§ Task list
• 1. Decide whether each statement agrees with the article on Susan Collins and the ATF nominee: (a) the ATF director position was created in 2006; (b) Chipman once worked as an ATF special agent; (c) Collins voted for the nomination of the ATF director in 2013. Answer yes or no for each and quote the deciding words of the article.
• 2. Please echo the ATF nomination article word for word from "The agency responsible" to "from Senate Republicans.".
• 3. Carry on the article about David Chipman's ATF nomination from the point where it stops.

§ Passage shown
——

U.S. Sen. Susan Collins, R-Maine, said she would vote against President Joe Biden’s pick to lead the Bureau of Alcohol, Tobacco, Firearms and Explosives on Monday, making David Chipman’s path to confirmation more difficult.
The agency responsible for enforcing federal gun laws has only had one Senate-confirmed director since the position was created in 2006 amid long-standing opposition from conservatives. Collins was one of only a handful of Republicans to favor allowing a confirmation vote for that director in 2013, though she ultimately voted against his nomination.
Former President Donald Trump’s pick for the job, Chuck Canterbury — who had previously served the president of the national Fraternal Order of Police — saw his nomination withdrawn last year due to backlash from Senate Republicans.
Chipman, a former ATF special agent, faces a slightly friendlier Senate environment with Democrats holding a narrow majority in the upper chamber. But he engendered immediate opposition from Republicans due to his recent work as a policy adviser at Giffords, a gun control advocacy group. He faced tough questioning by Republican senators in a hearing before the Senate Judiciary Committee last week, particularly over his support for a ban on assault weapons.
In a statement released by the Sportsman’s Alliance of Maine on Monday, Collins characterized Chipman’s background as “unusually divisive,” saying he had “made statements that demean law-abiding gun owners.”

——

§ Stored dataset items
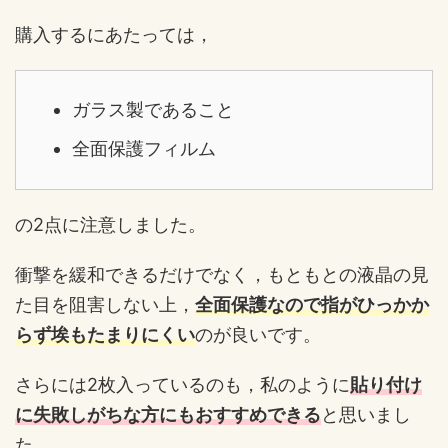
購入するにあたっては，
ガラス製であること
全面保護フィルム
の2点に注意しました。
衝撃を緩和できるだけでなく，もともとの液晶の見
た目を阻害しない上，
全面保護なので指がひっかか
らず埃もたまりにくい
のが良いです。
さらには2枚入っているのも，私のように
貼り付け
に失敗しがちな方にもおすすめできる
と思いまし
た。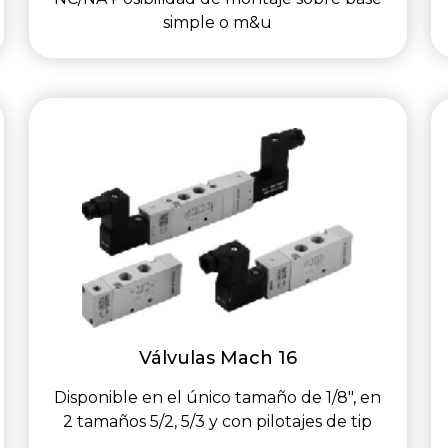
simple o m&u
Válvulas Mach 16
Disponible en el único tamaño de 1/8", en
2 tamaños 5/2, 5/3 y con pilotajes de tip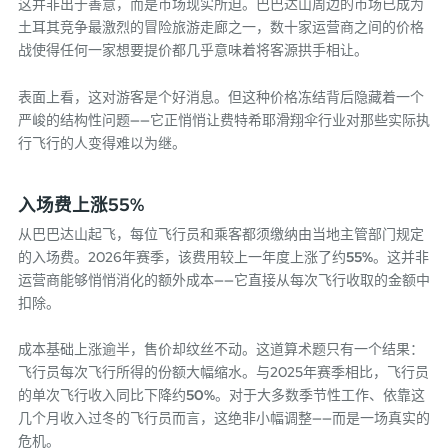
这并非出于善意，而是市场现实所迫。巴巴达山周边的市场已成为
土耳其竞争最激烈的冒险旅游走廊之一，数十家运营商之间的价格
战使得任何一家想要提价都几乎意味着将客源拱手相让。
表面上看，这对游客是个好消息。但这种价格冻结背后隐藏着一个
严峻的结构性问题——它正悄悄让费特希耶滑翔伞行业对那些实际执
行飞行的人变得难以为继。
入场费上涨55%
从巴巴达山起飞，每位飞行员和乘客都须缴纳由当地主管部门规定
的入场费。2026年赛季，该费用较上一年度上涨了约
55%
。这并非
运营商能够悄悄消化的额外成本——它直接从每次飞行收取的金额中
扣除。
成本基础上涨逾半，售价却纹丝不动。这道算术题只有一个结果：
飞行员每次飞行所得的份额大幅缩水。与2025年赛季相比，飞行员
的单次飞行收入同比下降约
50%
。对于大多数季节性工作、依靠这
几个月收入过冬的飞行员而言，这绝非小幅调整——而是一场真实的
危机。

——

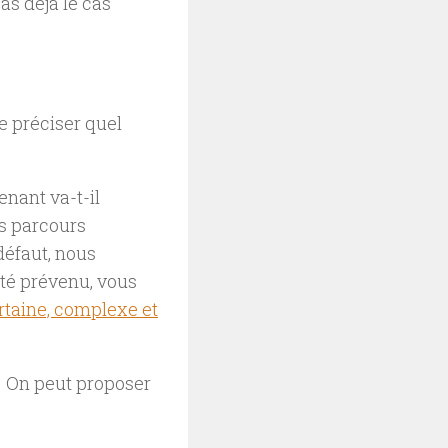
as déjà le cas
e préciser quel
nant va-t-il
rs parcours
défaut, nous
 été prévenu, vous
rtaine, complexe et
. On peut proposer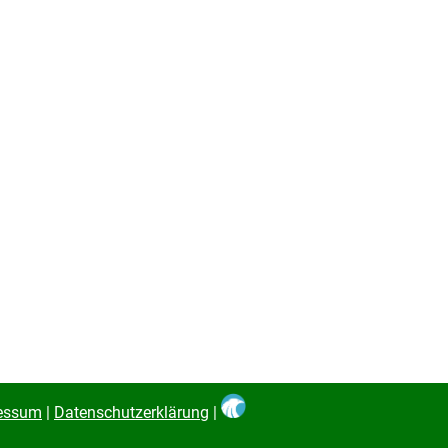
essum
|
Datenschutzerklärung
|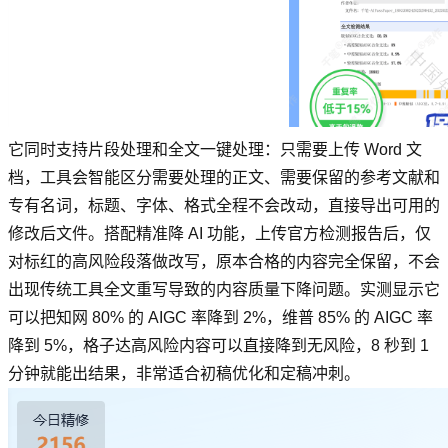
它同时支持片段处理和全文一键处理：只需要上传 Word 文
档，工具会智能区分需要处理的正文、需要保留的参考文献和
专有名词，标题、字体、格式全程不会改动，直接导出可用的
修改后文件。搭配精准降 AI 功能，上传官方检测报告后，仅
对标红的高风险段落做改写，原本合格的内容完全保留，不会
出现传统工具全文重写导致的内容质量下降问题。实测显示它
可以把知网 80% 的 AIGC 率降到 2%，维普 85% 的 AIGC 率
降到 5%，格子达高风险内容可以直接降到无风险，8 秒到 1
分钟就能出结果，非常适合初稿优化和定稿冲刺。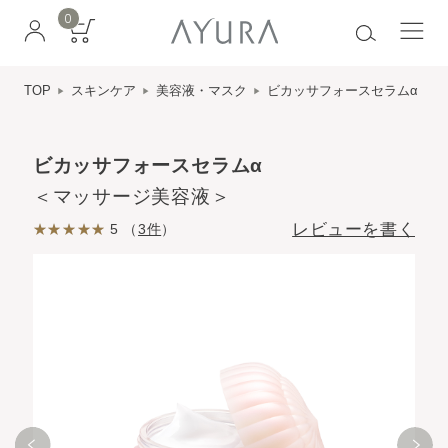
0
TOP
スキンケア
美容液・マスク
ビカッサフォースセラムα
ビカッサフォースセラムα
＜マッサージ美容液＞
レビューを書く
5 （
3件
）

——

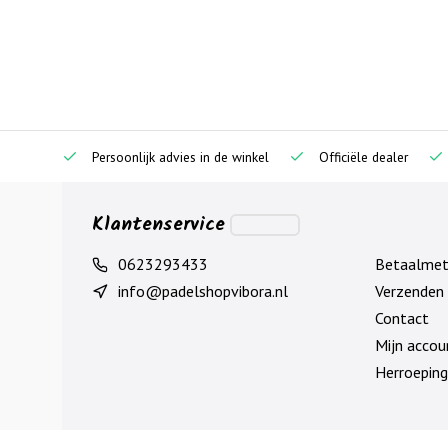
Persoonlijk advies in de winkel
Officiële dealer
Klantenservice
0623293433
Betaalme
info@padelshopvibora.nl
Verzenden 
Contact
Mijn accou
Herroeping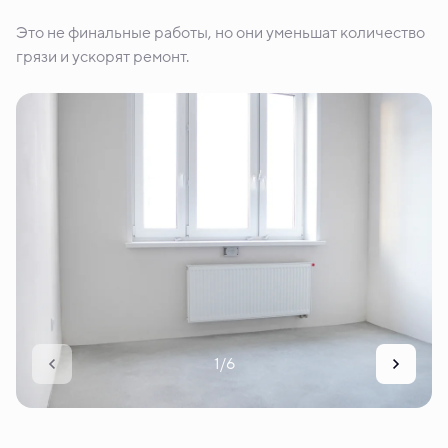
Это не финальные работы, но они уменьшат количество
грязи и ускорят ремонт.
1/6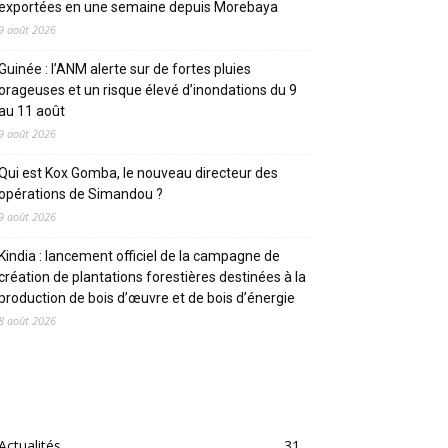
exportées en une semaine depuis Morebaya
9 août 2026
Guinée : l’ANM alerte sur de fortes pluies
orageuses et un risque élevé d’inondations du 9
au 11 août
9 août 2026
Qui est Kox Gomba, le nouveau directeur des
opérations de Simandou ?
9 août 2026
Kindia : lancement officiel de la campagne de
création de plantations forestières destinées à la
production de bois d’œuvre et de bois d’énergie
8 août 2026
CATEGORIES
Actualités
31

——

§ Response list
• 1.
(a) Yes: "since the position was created in 2006"
(b) Yes: "Chipman, a former ATF special agent"
(c) No: "though she ultimately voted against his nomination"

• 2.
The agency responsible for enforcing federal gun laws has only had one Senate-confirmed director since the position was created in 2006 amid long-standing opposition from conservatives. Collins was one of only a handful of Republicans to favor allowing a confirmation vote for that director in 2013, though she ultimately voted against his nomination.
Former President Donald Trump’s pick for the job, Chuck Canterbury — who had previously served the president of the national Fraternal Order of Police — saw his nomination withdrawn last year due to backlash from Senate Republicans.

• 3.
“I am concerned that his confirmation would do significant damage to the collaborative working relationship that must exist between ATF, the firearms industry, sportsmen and women, and other law-abiding gun owners exercising their Second Amendment rights,” Collins said.
Collins has generally held a more moderate position on guns than many in her party, including supporting legislation to improve the background check system. But Maine has also been averse to stricter gun control laws, shown most recently by the failure of a 2016 referendum to strengthen background checks.
Nominations are not subject to the 60-vote filibuster threshold, so Democrats can confirm Chipman’s nomination without the support of Collins or other Republican senators. But most of Biden’s nominees so far have gotten some bipartisan support.